OTAs Are Heating Up in the DOD
August 15, 2018 1 Comment
By Mark Wisinger, senior analyst
Every program manager and acquisition professional in DOD has been leveraging the newest buzzword: OTA, which stands for Other Transaction Authority. OTAs have been in the acquisition arsenal for years, but Congress just recently relaxed rules and restrictions on their use, paving the way for OTAs to be the new hot method for rapid technology insertion and piloting. The Office of the Undersecretary of Acquisition and Sustainment recently has been working on an OTA handbook to help guide DOD acquisition professionals on the do’s and don’ts of this newly revitalized procurement method. It’s no surprise we’re starting to see the use of more and more OTAs.
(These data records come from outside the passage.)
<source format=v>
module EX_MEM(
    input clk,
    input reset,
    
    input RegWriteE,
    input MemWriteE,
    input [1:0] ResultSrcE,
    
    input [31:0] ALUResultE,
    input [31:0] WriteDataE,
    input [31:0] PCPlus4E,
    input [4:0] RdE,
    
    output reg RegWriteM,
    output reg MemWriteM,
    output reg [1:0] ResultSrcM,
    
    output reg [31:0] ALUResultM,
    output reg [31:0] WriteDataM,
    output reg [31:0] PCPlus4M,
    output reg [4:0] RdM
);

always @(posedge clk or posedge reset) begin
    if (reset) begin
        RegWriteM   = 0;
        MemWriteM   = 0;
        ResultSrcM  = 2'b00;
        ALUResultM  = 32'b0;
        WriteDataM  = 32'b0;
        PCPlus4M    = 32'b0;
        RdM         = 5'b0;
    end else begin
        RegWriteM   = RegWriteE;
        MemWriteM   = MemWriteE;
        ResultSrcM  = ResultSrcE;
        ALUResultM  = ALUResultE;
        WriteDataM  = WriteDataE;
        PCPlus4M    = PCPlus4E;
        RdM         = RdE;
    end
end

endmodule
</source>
According to Bloomberg Government, DOD accounted for $2.1B of $2.3B spent through OTAs in 2017. The Army has been a leader in DOD driving most of the OTA usage increases to date, concentrated in the Army Materiel Command, although the Army Cyber Command’s use of OTAs is growing. The Defensive Cyber Operations office, within Army’s PEO EIS is setting up a new OTA vehicle known as C-RAPID, which will be targeting rapid piloting and insertion of defensive cyber tools. Companies that sign on to the consortium will field between 6 and 24 Army technology requests a year for defensive cyber tools.
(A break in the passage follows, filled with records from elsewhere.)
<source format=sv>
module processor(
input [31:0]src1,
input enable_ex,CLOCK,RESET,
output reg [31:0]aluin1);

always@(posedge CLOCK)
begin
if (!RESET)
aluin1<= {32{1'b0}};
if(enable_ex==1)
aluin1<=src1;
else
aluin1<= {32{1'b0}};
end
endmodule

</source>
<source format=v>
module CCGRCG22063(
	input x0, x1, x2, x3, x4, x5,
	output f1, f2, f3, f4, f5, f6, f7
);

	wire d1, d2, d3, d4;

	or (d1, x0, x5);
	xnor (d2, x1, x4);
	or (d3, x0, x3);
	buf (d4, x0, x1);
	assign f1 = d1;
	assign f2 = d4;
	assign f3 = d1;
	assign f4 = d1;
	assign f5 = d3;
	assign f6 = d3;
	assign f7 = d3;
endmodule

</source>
The Navy, previously the most reluctant to utilize OTAs, recently established their own new OTA vehicle headed up out of SPAWAR – the Information Warfare Research Project. The IWRP is a $100M vehicle targeting innovative technologies like cloud, autonomy technology, IoT, analytics and cyber warfare capabilities that leverage OTAs – allowing SPAWAR to rapidly field innovative technology for its partners across the department. The Navy is taking a page from the Army’s book because OTAs are working. The fact that even the reluctant Navy is pushing in its chips for OTAs is a great sign that the tide is turning in favor of employing Other Transaction Authority more regularly.
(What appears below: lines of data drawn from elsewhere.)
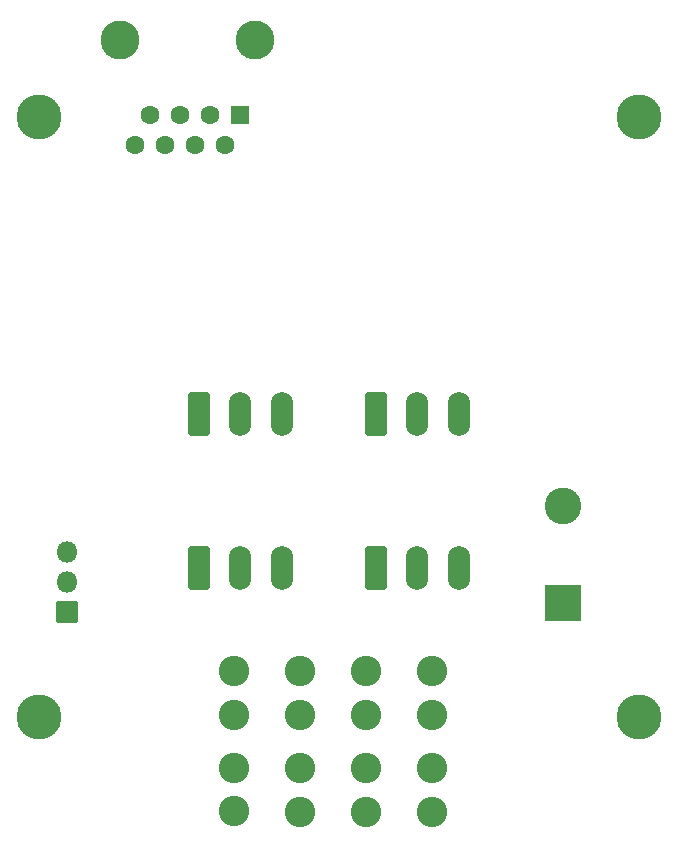
<source format=gbr>
G04 #@! TF.GenerationSoftware,KiCad,Pcbnew,(6.0.5)*
G04 #@! TF.CreationDate,2022-06-02T01:00:37-04:00*
G04 #@! TF.ProjectId,Receiver_Out,52656365-6976-4657-925f-4f75742e6b69,v1*
G04 #@! TF.SameCoordinates,Original*
G04 #@! TF.FileFunction,Soldermask,Bot*
G04 #@! TF.FilePolarity,Negative*
%FSLAX46Y46*%
G04 Gerber Fmt 4.6, Leading zero omitted, Abs format (unit mm)*
G04 Created by KiCad (PCBNEW (6.0.5)) date 2022-06-02 01:00:37*
%MOMM*%
%LPD*%
G01*
G04 APERTURE LIST*
G04 Aperture macros list*
%AMRoundRect*
0 Rectangle with rounded corners*
0 $1 Rounding radius*
0 $2 $3 $4 $5 $6 $7 $8 $9 X,Y pos of 4 corners*
0 Add a 4 corners polygon primitive as box body*
4,1,4,$2,$3,$4,$5,$6,$7,$8,$9,$2,$3,0*
0 Add four circle primitives for the rounded corners*
1,1,$1+$1,$2,$3*
1,1,$1+$1,$4,$5*
1,1,$1+$1,$6,$7*
1,1,$1+$1,$8,$9*
0 Add four rect primitives between the rounded corners*
20,1,$1+$1,$2,$3,$4,$5,0*
20,1,$1+$1,$4,$5,$6,$7,0*
20,1,$1+$1,$6,$7,$8,$9,0*
20,1,$1+$1,$8,$9,$2,$3,0*%
G04 Aperture macros list end*
%ADD10C,3.802000*%
%ADD11RoundRect,0.301000X-0.650000X-1.550000X0.650000X-1.550000X0.650000X1.550000X-0.650000X1.550000X0*%
%ADD12O,1.902000X3.702000*%
%ADD13RoundRect,0.051000X1.500000X-1.500000X1.500000X1.500000X-1.500000X1.500000X-1.500000X-1.500000X0*%
%ADD14C,3.102000*%
%ADD15C,2.577000*%
%ADD16RoundRect,0.051000X0.850000X0.850000X-0.850000X0.850000X-0.850000X-0.850000X0.850000X-0.850000X0*%
%ADD17O,1.802000X1.802000*%
%ADD18C,3.302000*%
%ADD19RoundRect,0.051000X0.750000X0.750000X-0.750000X0.750000X-0.750000X-0.750000X0.750000X-0.750000X0*%
%ADD20C,1.602000*%
G04 APERTURE END LIST*
D10*
X72731000Y-142239800D03*
X123531000Y-91439800D03*
X72731000Y-91439800D03*
D11*
X86300000Y-129600000D03*
D12*
X89800000Y-129600000D03*
X93300000Y-129600000D03*
D11*
X101300000Y-129600000D03*
D12*
X104800000Y-129600000D03*
X108300000Y-129600000D03*
D11*
X101300000Y-116600000D03*
D12*
X104800000Y-116600000D03*
X108300000Y-116600000D03*
D11*
X86300000Y-116600000D03*
D12*
X89800000Y-116600000D03*
X93300000Y-116600000D03*
D13*
X117164800Y-132615760D03*
D14*
X117164800Y-124365840D03*
D15*
X94897000Y-150253600D03*
X94897000Y-146553600D03*
X94897000Y-142053600D03*
X94897000Y-138353600D03*
X106073000Y-150253600D03*
X106073000Y-146553600D03*
X106073000Y-142053600D03*
X106073000Y-138353600D03*
X89309000Y-150238600D03*
X89309000Y-146538600D03*
X89309000Y-142038600D03*
X89309000Y-138338600D03*
X100485000Y-150253600D03*
X100485000Y-146553600D03*
X100485000Y-142053600D03*
X100485000Y-138353600D03*
D16*
X75151000Y-133367800D03*
D17*
X75151000Y-130827800D03*
X75151000Y-128287800D03*
D18*
X79591000Y-84885800D03*
X91021000Y-84885800D03*
D19*
X89751000Y-91235800D03*
D20*
X88481000Y-93775800D03*
X87211000Y-91235800D03*
X85941000Y-93775800D03*
X84671000Y-91235800D03*
X83401000Y-93775800D03*
X82131000Y-91235800D03*
X80861000Y-93775800D03*
D10*
X123531000Y-142239800D03*
M02*

</source>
The champion in DOD for OTAs has been the Defense Innovation Unit-Experimental, or DIUx, recently designated a permanent DOD entity. Leaving aside the “experimental” moniker, the DIU itself has also been a major user of OTAs and continues to evangelize the effectiveness of the method to the more agile corners of the department.
With enthusiasm from Congress, DIU’s permanent establishment and increasing use in the department, OTAs are becoming less and less an acquisition fad and more and more a key method to doing business rapidly with the DOD, especially with bleeding edge technology.